O montante será gasto em oito iniciativas durante os próximos três anos, incluindo a construção de mais infraestruturas e a concessão de bolsas de estudo a jovens africanos, esclareceu o Presidente Xi Jinping, na abertura do Fórum de Cooperação China-África. O seu homólogo sul-africano, Cyril Ramaphosa, saudou o crescente envolvimento da China no continente, refutando que “um novo colonialismo se esteja a consolidar em África”, como apontam os críticos

A China vai disponibilizar 60 mil milhões de dólares (cerca de 51 mil milhões de euros) em assistência e empréstimos a países africanos durante os próximos três anos. O anúncio foi feito esta segunda-feira pelo Presidente Xi Jinping na abertura do Fórum de Cooperação China-África, em Pequim. Num discurso transmitido ao vivo pela televisão estatal chinesa, o Presidente esclareceu que o apoio será fornecido sob a forma de ajuda do Governo e investimento por instituições financeiras e empresas.

Por outro lado, a China também expandirá as suas importações do continente africano e facilitará as emissões de títulos das instituições financeiras africanas na China, acrescentou Xi Jinping. O país é o maior financiador bilateral de infraestruturas no continente mas os críticos alertam que os países africanos estão a entrar em níveis insustentáveis de dívida com o gigante asiático.

Citado pela BBC, o Presidente chinês reconheceu que era necessário analisar a viabilidade comercial de alguns projetos e tornar a cooperação mais sustentável. “A cooperação da China com África está claramente direcionada aos principais entraves ao desenvolvimento. Os recursos para a nossa cooperação não são para gastar em projetos fúteis mas em lugares onde eles são mais importantes”, disse aos empresários.

Sem “contrapartidas políticas agarradas”

Os 60 mil milhões serão gastos em oito iniciativas durante os próximos três anos, incluindo a construção de mais infraestruturas e a concessão de bolsas de estudo a jovens africanos, esclareceu Xi Jinping, que deixou ainda a garantia: “O investimento da China em África não vem com contrapartidas políticas agarradas”. A China também se compromete a criar um fundo de paz e segurança, continuando a fornecer assistência militar gratuita à União Africana.

O seu homólogo sul-africano, Cyril Ramaphosa, saudou o crescente envolvimento da China no continente, refutando a tese de alguns críticos relativamente a esta aproximação.

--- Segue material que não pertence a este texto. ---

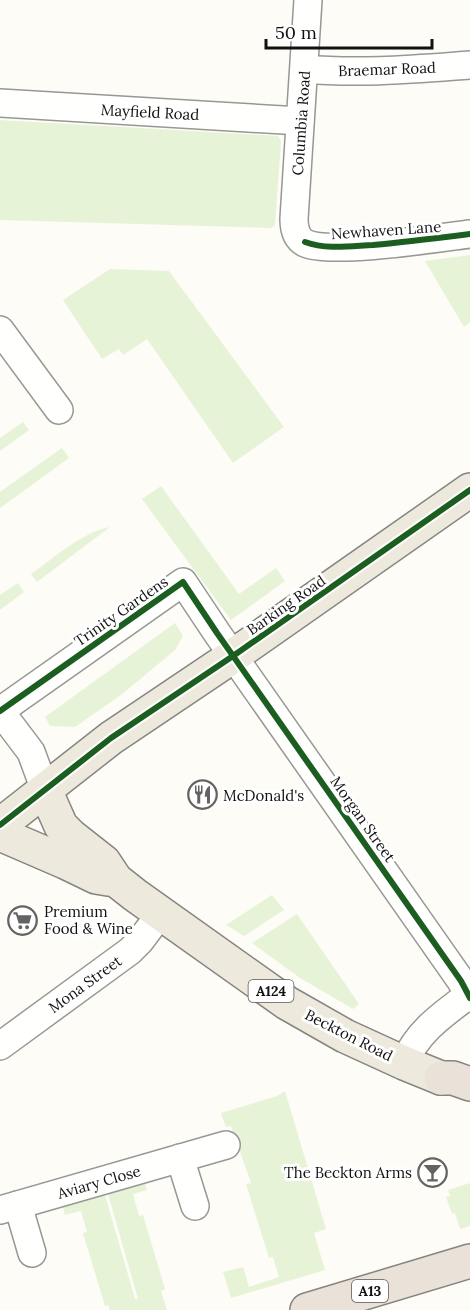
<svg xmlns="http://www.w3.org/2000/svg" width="470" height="1310" viewBox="0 0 470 1310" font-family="Lora,serif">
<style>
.green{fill:#e7f3d7}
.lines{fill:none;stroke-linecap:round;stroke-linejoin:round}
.minor-casing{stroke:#979795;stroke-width:30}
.major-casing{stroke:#858482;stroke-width:36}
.highway-casing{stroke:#858482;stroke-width:36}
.minor{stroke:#fffffe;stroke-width:27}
.major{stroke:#ede9dc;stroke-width:33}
.highway{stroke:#eae1d8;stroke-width:33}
.cycleway-casing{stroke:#fff;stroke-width:10}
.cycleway{stroke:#1b5e20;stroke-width:6}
.labels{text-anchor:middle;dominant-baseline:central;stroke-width:6;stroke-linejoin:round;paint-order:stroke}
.shield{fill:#fff;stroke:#585858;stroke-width:1.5}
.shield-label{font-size:14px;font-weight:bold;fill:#111}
.street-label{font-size:15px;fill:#111;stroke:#fff}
.poi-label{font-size:15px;fill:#111;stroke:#fff;text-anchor:start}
</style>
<rect width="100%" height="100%" fill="#fdfcf7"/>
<g class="green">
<path d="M0 120 278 136 281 141 275 225 271 228 0 220Z"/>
<path d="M470 255V322L464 327 425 261Z"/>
<path d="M110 269 169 271 284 427 233 463 147 339 123 355 119 349 102 359 63 300Z"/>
<path d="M23 422 29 430 0 451V438Z"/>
<path d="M62 448 69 458 0 508V492Z"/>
<path d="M161 486 239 594 276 568 285 581 231 620 142 499Z"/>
<path d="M110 527 37 582 31 574C56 557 80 533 110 527Z"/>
<path d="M18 583 24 592 0 610V595Z"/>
<path d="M175 623 183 636 175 650 121 695 75 727 50 726 45 717Z"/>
<path d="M272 895 284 910 244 936 226 925Z"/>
<path d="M297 914 359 1004 353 1009 300 978 252 943Z"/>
<path d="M285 1091 326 1229 314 1233 325 1270 231 1298 223 1272 243 1267 249 1287 279 1277 273 1257 269 1258 246 1184 251 1183 231 1126 226 1127 221 1113 277 1096Z"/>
<path d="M145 1183 147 1190 133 1194 139 1216 143 1215 165 1289 161 1291 167 1310H110L108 1305 105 1306 83 1233 87 1232 81 1211 65 1215 63 1207 105 1195 135 1299H138L108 1194Z"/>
<path d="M470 1183V1226L460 1229 455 1213 452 1214 446 1197 450 1196 448 1190Z"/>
</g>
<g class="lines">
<defs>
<g id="minor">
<path d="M308 0 294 219C294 228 296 238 305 243 328 255 439 238 470 234"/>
<path d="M305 69C360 74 415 69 470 65"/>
<path d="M0 103 300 121"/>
<path d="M0 330 59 410"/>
<path d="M0 711 183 582 217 633 461 981 470 998"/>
<path d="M0 711 31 752 45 790"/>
<path d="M0 1046 130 951 140 941 161 913"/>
<path d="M404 1063C418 1031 442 1015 470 994"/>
<path d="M180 1158 195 1206"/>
<path d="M18 1205 32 1253"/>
<path d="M0 1210 226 1145"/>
</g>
<g id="major">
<path d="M45 790 61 826 71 836 104 862 116 880 135 895 287 1003 345 1036 404 1063 441 1078"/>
<path d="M0 825 111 738 233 656 470 490"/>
<path d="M0 834 65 862 96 877 108 879"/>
</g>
<g id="highway">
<path d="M441 1078H453L470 1084"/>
<path d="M307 1310 470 1261"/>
</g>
</defs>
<use href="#minor" class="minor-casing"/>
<use href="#major" class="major-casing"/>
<use href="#highway" class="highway-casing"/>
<use href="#minor" class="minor"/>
<use href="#major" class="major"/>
<use href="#highway" class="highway"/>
<defs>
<g id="cycleway">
<path d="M305 242C327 250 351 246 373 245 406 242 438 238 470 234"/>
<path d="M0 711 183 582 217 633 461 981 470 998"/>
<path d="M0 825 111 738 233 656 470 490"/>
</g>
</defs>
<use href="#cycleway" class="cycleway-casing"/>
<use href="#cycleway" class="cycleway"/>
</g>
<defs>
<symbol id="restaurant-ring" viewBox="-11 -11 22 22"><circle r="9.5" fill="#fff" stroke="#646362" stroke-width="1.5"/><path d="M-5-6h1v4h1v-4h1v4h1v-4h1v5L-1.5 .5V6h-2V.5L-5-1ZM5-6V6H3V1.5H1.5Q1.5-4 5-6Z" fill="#646362"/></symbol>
<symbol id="supermarket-ring" viewBox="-11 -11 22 22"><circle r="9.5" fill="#fff" stroke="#646362" stroke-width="1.5"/><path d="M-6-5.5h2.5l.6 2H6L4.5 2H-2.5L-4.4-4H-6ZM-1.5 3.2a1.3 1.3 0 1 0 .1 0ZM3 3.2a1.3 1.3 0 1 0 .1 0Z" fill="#646362"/></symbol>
<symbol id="bar-ring" viewBox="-11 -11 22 22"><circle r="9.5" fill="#fff" stroke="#646362" stroke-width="1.5"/><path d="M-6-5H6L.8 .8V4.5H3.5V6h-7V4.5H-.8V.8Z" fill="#646362"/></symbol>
</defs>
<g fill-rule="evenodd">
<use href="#restaurant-ring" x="186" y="778" width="33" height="33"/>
<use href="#supermarket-ring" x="6" y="904" width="33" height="33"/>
<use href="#bar-ring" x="416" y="1156" width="33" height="33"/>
</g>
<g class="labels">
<g class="shield">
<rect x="248.5" y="980" width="45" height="22" rx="4.5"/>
<rect x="352" y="1280" width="36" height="22" rx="4.5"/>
</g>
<g class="shield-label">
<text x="271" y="991">A124</text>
<text x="370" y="1291">A13</text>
</g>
<g class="street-label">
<text transform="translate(387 69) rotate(-2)">Braemar Road</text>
<text transform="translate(150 112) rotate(3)">Mayfield Road</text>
<text transform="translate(301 123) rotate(-86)">Columbia Road</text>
<text transform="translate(386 230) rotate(-4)">Newhaven Lane</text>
<text transform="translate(286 605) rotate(-35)">Barking Road</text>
<text transform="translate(121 611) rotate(-35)">Trinity Gardens</text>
<text transform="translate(363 819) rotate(55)">Morgan Street</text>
<text transform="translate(85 984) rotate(-36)">Mona Street</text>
<text transform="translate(349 1035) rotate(27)">Beckton Road</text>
<text transform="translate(99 1182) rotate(-16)">Aviary Close</text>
</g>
<g class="poi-label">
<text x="223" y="795">McDonald's</text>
<text x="44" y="911">Premium<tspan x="44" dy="17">Food &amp; Wine</tspan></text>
<text x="412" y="1172" text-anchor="end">The Beckton Arms</text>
</g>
</g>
<path d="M266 39v9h166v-9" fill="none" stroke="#111111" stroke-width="3"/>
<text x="275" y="39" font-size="18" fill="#111111" stroke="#ffffff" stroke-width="4.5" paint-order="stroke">50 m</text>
</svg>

Não é verdade que “um novo colonialismo se esteja a consolidar em África como os nossos detratores querem fazer-nos acreditar”, afirmou.

O montante é o equivalente ao prometido na mesma cimeira realizada em 2015 em Joanesburgo. O Presidente chinês referiu que a dívida dos empréstimos sem juros, com vencimento até ao final deste ano, seria amortizada para alguns países africanos pobres.

Todos os países africanos estão representados na cimeira, com exceção do pequeno reino da Suazilândia, que é o único país do continente que mantém laços diplomáticos com Taiwan. A China não permite que os países tenham laços oficiais com o seu Governo e com Taiwan, uma vez que considera o Estado insular como parte do seu território.